Shortly before World War II he retired from Government service. As things turned out, he chose an unlucky moment. Had he held on a few months longer he would have been able to retire after the war with a higher rank, more years of service, and a considerably higher pension. He could scarcely have been expected to foresee that in 1939. He was forty-three years old. He had a reasonable pension. Why not travel while his capacity for enjoyment was unimpaired. Within a few months, war had been declared and he was back in uniform. His extra six years of service did not materially benefit his pension. Even so, when he was at last able to retire to Seychelles and fulfil a long-cherished ambition to write their history, his income was adequate to meet his bachelor requirements. He was not, however, to retain that precise status long. Within a few weeks he had become ensnared by a young and pretty petite blonde. ‘She must have put gris-gris on me,’ he maintains. Before he knew what was happening he had set up a menage: and almost before he had realised what was happening he found himself the father of two sons. Shortly before I reached the colony, a growing fondness both for them and for their mother decided him to regularise their position before the altar.
The ‘extreme right’ of the Beachcomber estate deplored his action; ‘letting down the side’, they said, but most of his friends are highly optimistic.
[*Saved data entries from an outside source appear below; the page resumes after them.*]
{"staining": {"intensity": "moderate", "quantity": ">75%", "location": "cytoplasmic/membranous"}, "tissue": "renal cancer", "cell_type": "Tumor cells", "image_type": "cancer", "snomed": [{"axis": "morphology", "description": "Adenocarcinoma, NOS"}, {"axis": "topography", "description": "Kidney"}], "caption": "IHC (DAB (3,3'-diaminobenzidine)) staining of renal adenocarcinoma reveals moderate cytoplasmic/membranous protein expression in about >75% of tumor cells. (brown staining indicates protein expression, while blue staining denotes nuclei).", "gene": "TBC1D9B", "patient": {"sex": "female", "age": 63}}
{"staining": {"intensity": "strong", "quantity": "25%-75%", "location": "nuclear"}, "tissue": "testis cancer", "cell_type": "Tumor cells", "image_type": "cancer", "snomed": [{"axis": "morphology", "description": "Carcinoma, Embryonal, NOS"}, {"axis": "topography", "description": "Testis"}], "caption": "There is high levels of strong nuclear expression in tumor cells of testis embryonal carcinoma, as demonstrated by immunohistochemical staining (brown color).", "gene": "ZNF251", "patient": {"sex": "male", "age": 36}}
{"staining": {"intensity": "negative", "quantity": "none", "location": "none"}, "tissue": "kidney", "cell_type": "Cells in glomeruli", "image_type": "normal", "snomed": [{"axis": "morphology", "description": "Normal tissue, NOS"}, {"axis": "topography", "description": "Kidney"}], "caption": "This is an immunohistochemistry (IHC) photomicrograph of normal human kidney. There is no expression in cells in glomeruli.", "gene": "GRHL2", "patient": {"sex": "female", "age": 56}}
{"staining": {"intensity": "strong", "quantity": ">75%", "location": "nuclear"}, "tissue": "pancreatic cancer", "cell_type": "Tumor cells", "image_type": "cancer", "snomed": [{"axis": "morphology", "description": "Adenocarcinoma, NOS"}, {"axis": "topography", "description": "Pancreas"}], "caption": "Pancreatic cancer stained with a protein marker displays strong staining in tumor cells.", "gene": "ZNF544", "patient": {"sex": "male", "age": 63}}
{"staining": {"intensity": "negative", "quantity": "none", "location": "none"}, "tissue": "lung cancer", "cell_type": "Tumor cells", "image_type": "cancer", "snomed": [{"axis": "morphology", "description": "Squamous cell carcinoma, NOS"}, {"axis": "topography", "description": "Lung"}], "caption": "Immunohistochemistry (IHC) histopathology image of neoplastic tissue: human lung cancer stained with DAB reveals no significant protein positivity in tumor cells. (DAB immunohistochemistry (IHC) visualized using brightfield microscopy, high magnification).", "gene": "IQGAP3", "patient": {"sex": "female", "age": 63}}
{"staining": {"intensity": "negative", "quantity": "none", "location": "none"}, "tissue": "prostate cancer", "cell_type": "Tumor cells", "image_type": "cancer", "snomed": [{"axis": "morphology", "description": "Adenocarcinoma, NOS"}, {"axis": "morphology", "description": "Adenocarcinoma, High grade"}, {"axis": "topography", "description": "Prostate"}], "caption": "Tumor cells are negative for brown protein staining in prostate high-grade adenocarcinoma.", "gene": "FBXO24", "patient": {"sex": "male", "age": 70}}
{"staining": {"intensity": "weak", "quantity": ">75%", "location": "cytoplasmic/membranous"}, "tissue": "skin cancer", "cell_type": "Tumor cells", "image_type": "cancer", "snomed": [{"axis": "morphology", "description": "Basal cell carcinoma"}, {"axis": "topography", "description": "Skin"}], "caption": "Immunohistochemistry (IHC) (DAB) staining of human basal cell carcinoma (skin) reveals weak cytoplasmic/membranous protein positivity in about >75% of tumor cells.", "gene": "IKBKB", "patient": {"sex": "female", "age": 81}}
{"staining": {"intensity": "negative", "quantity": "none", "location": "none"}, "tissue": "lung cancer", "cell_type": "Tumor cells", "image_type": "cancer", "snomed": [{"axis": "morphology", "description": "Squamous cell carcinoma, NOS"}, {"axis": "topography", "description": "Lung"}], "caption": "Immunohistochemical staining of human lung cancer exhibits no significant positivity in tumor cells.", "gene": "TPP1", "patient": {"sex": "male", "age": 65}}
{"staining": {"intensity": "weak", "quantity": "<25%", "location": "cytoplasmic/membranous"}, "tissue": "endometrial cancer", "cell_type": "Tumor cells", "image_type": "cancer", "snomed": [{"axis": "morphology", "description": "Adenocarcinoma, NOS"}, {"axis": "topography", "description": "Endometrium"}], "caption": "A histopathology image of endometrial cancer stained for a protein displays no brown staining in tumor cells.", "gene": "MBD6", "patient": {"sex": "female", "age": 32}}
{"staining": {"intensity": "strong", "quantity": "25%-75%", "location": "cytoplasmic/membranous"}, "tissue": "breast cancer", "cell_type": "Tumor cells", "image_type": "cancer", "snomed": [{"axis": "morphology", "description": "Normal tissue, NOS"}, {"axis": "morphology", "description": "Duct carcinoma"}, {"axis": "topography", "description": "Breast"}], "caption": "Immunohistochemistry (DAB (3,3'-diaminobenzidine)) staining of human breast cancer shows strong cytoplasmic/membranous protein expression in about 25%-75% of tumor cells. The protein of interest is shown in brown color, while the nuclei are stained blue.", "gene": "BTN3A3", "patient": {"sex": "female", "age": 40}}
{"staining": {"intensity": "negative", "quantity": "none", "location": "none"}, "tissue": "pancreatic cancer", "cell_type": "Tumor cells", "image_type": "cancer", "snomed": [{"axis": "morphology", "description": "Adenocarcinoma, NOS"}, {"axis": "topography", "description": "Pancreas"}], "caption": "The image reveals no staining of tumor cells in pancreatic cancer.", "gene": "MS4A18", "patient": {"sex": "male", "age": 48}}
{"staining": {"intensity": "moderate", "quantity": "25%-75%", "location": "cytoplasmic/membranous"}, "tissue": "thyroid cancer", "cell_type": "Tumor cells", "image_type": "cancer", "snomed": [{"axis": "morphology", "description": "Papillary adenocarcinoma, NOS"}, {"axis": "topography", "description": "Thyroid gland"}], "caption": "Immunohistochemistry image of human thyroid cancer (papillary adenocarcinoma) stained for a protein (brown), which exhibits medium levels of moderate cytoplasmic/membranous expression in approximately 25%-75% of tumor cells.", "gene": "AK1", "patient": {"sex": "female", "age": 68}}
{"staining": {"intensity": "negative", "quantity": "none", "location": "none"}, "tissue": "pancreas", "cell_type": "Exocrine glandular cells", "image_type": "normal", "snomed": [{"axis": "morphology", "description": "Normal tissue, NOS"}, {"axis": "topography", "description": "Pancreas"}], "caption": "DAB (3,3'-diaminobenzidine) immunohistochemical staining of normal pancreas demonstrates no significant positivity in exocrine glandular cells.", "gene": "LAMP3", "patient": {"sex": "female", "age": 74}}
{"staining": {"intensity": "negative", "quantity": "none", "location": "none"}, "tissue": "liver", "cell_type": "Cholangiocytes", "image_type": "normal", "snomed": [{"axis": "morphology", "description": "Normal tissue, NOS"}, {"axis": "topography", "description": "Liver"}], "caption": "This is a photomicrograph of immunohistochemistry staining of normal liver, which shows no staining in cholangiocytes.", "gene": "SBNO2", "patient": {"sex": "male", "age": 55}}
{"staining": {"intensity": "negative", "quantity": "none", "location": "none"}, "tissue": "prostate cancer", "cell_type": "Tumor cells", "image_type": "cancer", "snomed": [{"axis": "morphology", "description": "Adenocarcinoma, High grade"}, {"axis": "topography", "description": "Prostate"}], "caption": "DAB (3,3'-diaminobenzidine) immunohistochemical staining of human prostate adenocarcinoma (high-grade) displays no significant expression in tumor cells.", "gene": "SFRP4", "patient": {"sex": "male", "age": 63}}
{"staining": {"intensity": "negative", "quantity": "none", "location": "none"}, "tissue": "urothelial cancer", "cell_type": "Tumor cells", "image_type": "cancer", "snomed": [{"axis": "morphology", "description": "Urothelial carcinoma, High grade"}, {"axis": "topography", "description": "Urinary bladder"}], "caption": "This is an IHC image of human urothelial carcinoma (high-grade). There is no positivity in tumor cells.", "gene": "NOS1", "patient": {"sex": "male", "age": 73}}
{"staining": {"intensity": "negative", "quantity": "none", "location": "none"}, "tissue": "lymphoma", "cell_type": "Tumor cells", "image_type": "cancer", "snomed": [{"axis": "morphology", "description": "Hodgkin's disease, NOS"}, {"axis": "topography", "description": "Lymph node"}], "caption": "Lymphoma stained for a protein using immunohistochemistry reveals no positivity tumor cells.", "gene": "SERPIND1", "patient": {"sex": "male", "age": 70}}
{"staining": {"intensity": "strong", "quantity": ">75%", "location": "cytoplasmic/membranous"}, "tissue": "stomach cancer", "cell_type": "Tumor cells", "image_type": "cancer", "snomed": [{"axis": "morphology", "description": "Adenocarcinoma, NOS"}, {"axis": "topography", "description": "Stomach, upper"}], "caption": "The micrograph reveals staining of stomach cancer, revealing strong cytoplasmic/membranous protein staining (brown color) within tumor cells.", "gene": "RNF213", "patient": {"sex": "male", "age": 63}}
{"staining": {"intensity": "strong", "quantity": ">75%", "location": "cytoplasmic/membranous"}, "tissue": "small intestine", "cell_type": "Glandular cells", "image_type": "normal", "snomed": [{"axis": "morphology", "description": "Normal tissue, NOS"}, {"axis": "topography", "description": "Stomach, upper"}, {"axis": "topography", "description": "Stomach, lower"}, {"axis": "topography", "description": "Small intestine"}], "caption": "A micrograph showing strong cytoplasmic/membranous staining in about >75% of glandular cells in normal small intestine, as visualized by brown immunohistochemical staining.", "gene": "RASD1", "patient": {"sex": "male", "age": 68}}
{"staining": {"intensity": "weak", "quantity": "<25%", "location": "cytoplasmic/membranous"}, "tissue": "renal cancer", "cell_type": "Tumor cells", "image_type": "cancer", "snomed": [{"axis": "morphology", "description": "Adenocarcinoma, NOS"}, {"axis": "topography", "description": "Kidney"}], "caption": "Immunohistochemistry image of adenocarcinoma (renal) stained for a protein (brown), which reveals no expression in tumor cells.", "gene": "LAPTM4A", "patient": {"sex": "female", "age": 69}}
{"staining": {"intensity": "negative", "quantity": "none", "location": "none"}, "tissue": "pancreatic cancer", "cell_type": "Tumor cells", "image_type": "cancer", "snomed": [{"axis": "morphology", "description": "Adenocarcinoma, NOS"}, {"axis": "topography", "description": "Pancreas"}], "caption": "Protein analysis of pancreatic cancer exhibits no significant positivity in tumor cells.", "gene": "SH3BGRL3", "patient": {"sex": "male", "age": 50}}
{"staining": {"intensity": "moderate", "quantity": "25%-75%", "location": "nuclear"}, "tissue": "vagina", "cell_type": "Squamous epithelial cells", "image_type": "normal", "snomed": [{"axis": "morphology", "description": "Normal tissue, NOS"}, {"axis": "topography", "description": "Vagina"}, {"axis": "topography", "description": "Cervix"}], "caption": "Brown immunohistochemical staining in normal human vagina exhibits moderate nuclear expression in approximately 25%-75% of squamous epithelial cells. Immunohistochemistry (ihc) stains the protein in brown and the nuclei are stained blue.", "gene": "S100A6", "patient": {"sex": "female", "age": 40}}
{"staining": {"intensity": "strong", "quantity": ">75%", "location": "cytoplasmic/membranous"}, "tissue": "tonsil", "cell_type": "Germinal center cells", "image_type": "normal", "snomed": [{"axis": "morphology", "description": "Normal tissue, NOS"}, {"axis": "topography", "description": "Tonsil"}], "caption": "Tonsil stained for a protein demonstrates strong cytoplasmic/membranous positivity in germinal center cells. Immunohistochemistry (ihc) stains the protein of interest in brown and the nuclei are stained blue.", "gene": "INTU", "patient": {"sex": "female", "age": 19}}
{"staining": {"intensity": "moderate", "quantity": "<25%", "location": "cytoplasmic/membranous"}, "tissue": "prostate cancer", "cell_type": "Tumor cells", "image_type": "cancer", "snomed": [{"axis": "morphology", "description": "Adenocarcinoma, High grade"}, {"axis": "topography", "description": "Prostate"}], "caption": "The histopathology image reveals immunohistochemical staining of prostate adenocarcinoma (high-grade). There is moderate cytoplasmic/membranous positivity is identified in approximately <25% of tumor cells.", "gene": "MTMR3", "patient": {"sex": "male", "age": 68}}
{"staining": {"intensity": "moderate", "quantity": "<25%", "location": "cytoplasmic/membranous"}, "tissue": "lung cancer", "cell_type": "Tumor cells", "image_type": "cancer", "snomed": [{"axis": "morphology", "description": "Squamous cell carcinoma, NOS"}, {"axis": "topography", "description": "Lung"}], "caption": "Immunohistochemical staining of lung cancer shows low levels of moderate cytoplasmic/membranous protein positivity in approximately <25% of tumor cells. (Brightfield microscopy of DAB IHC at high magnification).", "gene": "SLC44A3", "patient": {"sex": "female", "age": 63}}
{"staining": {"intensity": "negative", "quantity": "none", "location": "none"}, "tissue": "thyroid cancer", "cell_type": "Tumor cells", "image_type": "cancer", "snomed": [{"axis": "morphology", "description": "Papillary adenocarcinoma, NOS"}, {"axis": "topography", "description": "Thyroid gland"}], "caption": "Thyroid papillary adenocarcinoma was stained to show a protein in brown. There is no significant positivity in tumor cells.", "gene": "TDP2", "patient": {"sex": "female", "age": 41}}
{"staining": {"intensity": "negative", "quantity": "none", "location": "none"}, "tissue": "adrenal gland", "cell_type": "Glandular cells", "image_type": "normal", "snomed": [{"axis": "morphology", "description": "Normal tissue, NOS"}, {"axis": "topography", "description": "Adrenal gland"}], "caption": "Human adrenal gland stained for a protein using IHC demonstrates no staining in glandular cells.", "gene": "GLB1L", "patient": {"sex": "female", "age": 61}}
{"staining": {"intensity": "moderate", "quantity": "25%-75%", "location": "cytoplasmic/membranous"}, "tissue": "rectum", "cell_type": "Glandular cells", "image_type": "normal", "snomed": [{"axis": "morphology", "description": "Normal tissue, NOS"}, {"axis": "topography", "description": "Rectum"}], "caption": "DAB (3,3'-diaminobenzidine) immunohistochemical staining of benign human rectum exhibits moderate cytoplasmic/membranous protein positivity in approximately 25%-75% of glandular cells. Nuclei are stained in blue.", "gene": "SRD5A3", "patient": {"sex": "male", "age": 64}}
His sons are very good-looking, particularly his elder one. “And I would have you know,” he will say, “that it is my looks not his mother’s that he inherits.” In support of this— on the face of it an astonishing contention—he will produce a photograph taken during World War I. And, no, there can be no doubt, it was a strikingly handsome man who wore white tie and tails in the days of ‘Limehouse Blues’. In ten years’ time he will be very proud of his children, but at the moment their existence has strained the inelasticity of his pension and he has gone back into semi-harness, in part-time employ in a Seychellois trading company. He has a bungalow in the country, beyond Beauvallon, and comes into Victoria for a couple of nights a week. The club is always the gayer on those occasions.